**Problem statement**
Gather every line of the records below that contains the string "series", and copy each of those lines in full.

**Data supplied**
== Segment start ==
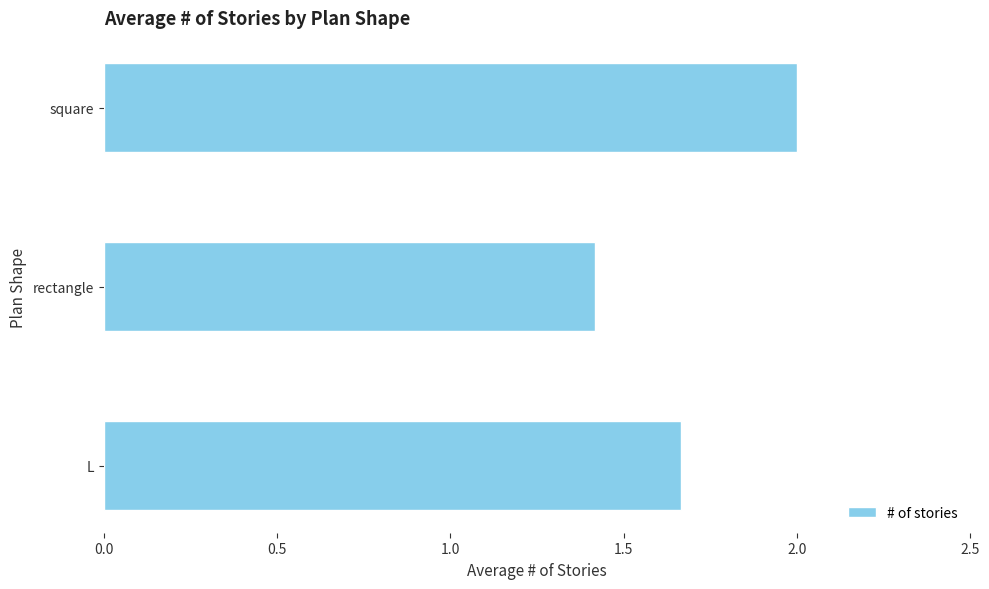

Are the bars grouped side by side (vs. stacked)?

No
== Segment end ==
== Segment start ==
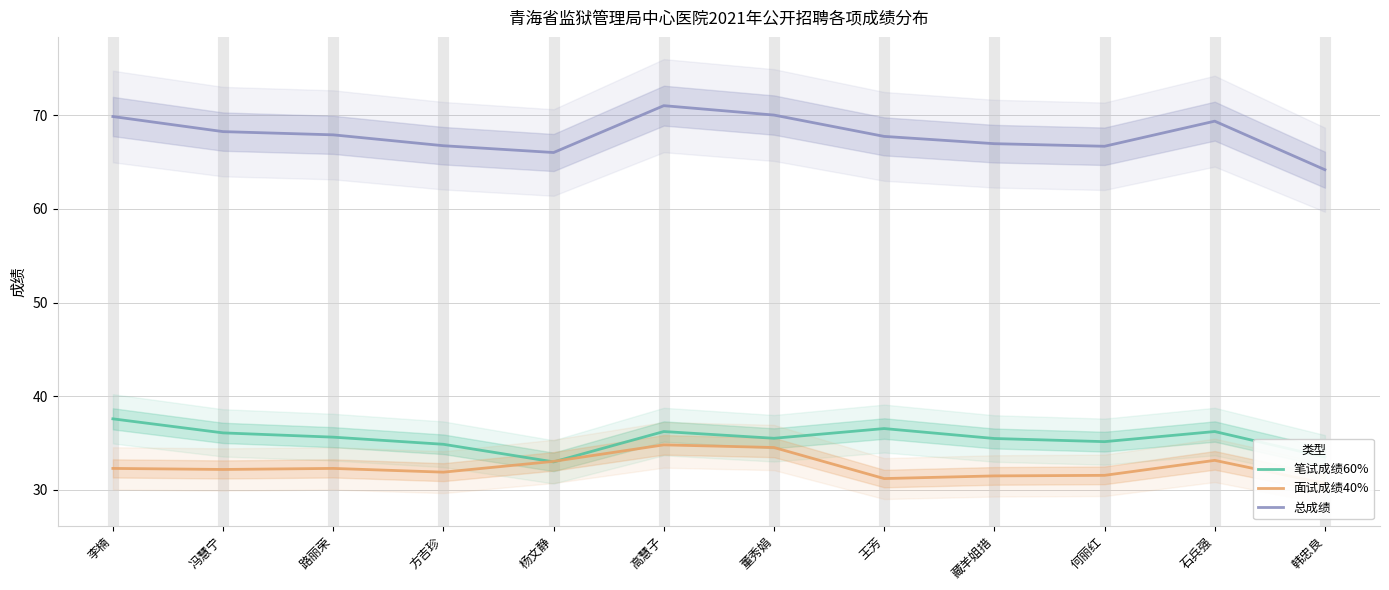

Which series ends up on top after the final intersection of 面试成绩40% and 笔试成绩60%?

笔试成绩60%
== Segment end ==
== Segment start ==
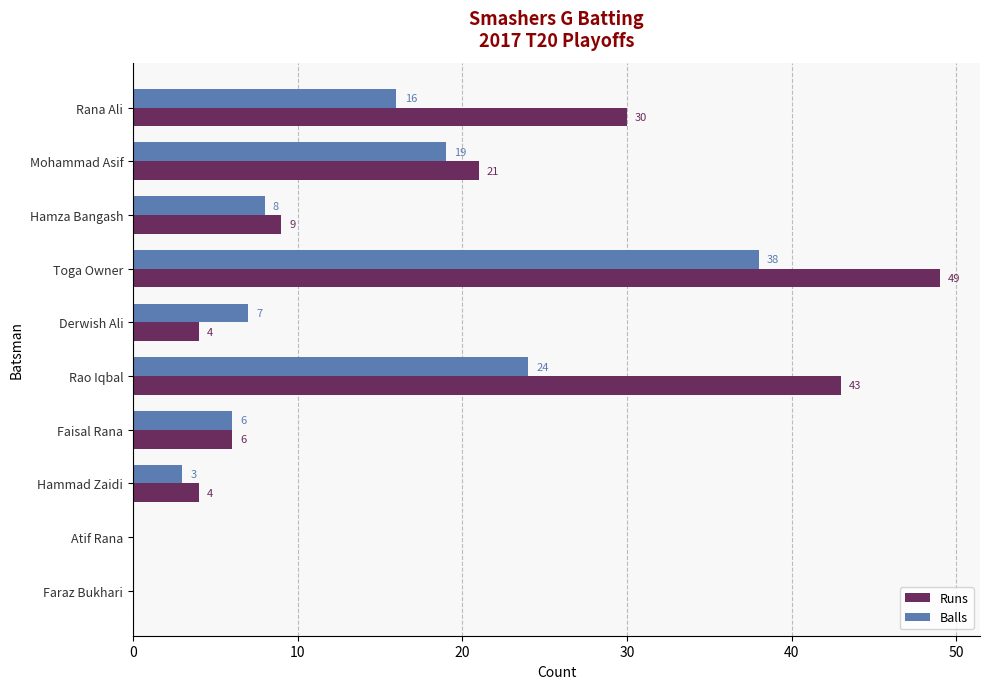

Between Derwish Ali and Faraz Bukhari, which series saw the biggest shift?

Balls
== Segment end ==
**Exercise solution**
Which series ends up on top after the final intersection of 面试成绩40% and 笔试成绩60%?
Between Derwish Ali and Faraz Bukhari, which series saw the biggest shift?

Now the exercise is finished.